Magnonic Floquet Hofstadter butterfly

Abstract

We introduce the magnonic Floquet Hofstadter butterfly in the two-dimensional (2D) insulating honeycomb ferromagnet using a combination of spin wave theory and quantum field theory. We show that hopping magnetic dipole moment (i.e. magnon quasiparticles) in the 2D insulating honeycomb ferromagnet accumulates the Aharonov–Casher phase when irradiated by an oscillating space- and time-dependent electric field. We study two different cases. In the first case, we consider the effects of only space-dependent electric field. In this case, we realize the magnonic Hofstadter spectrum with similar fractal structure as graphene subject to a perpendicular magnetic field, but with no spin degeneracy due to broken time-reversal symmetry by the ferromagnetic order.

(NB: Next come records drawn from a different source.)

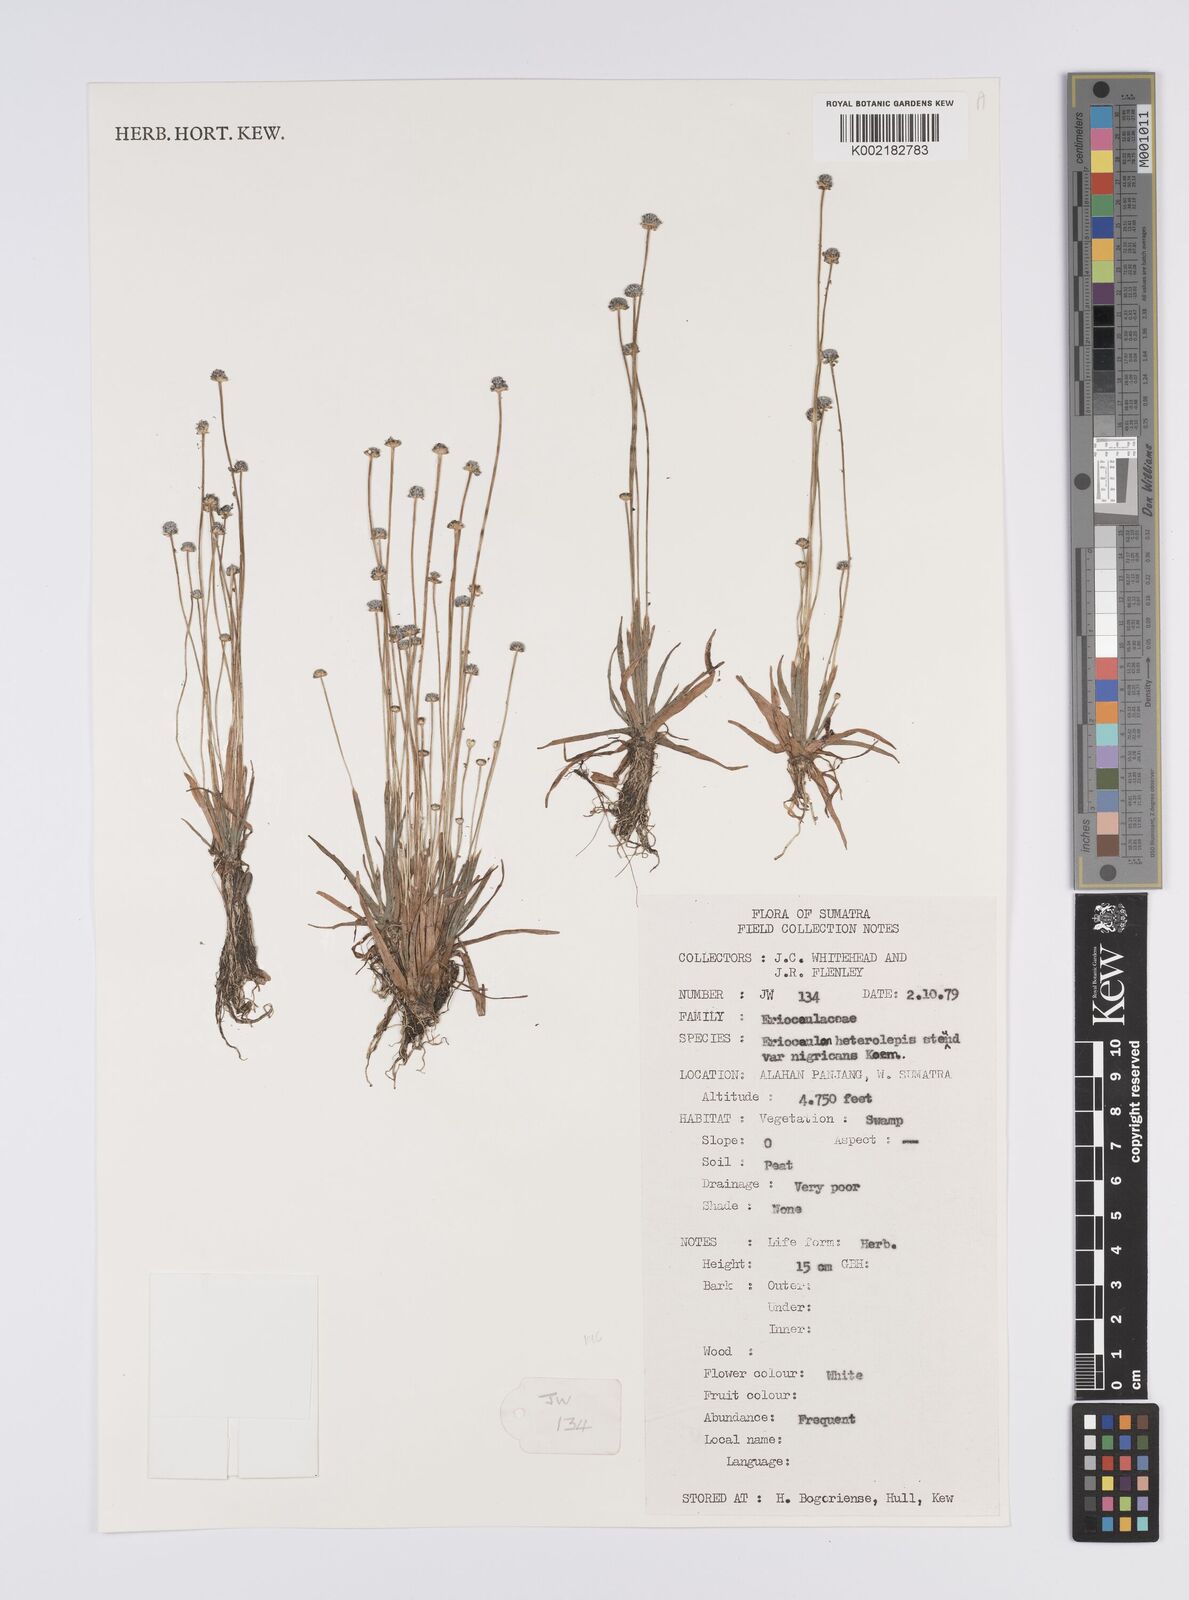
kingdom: Plantae
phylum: Tracheophyta
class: Liliopsida
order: Poales
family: Eriocaulaceae
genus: Eriocaulon
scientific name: Eriocaulon heterolepis
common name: Buttonhead pipewort
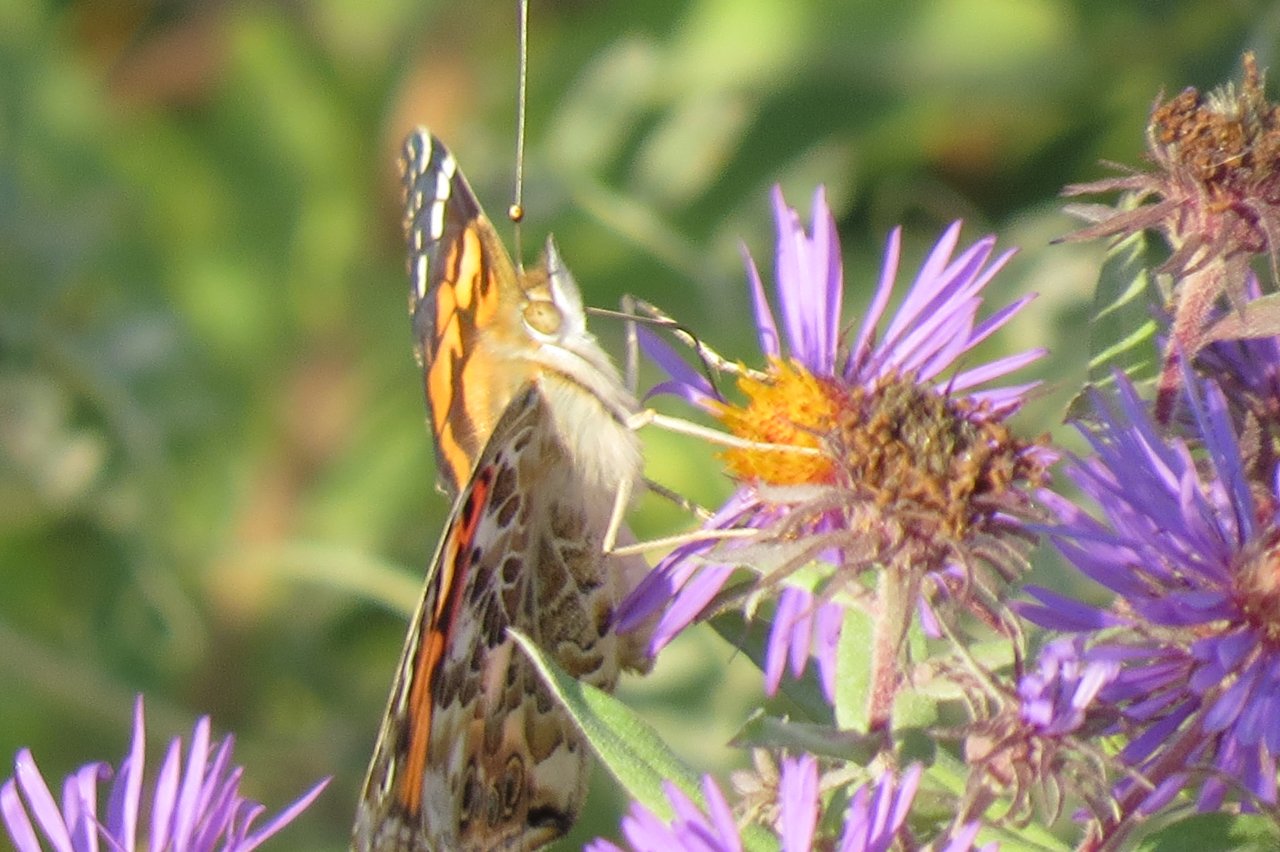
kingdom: Animalia
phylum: Arthropoda
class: Insecta
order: Lepidoptera
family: Nymphalidae
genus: Vanessa
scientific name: Vanessa cardui
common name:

In addition, the magnonic Dirac points and Landau levels occur at finite energy as expected in a bosonic system. Remarkably, this discrepancy does not affect the topological invariant of the system. Consequently, the magnonic Chern number assumes odd values and the magnon Hall conductance gets quantized by odd integers. In the second case, we study the effects of both space- and time-dependent electric field. In this case, the theoretical framework is studied by the Floquet formalism. We show that the magnonic Floquet Hofstadter spectrum emerges entirely from the oscillating space- and time-dependent electric field, which is in stark contrast to electronic Floquet Hofstadter spectrum, where irradiation by circularly polarized light and a perpendicular magnetic field are applied independently. We study the deformation of the fractal structure at different laser frequencies and amplitudes, and analyze the topological phase transitions associated with gap openings in the magnonic Floquet Hofstadter butterfly.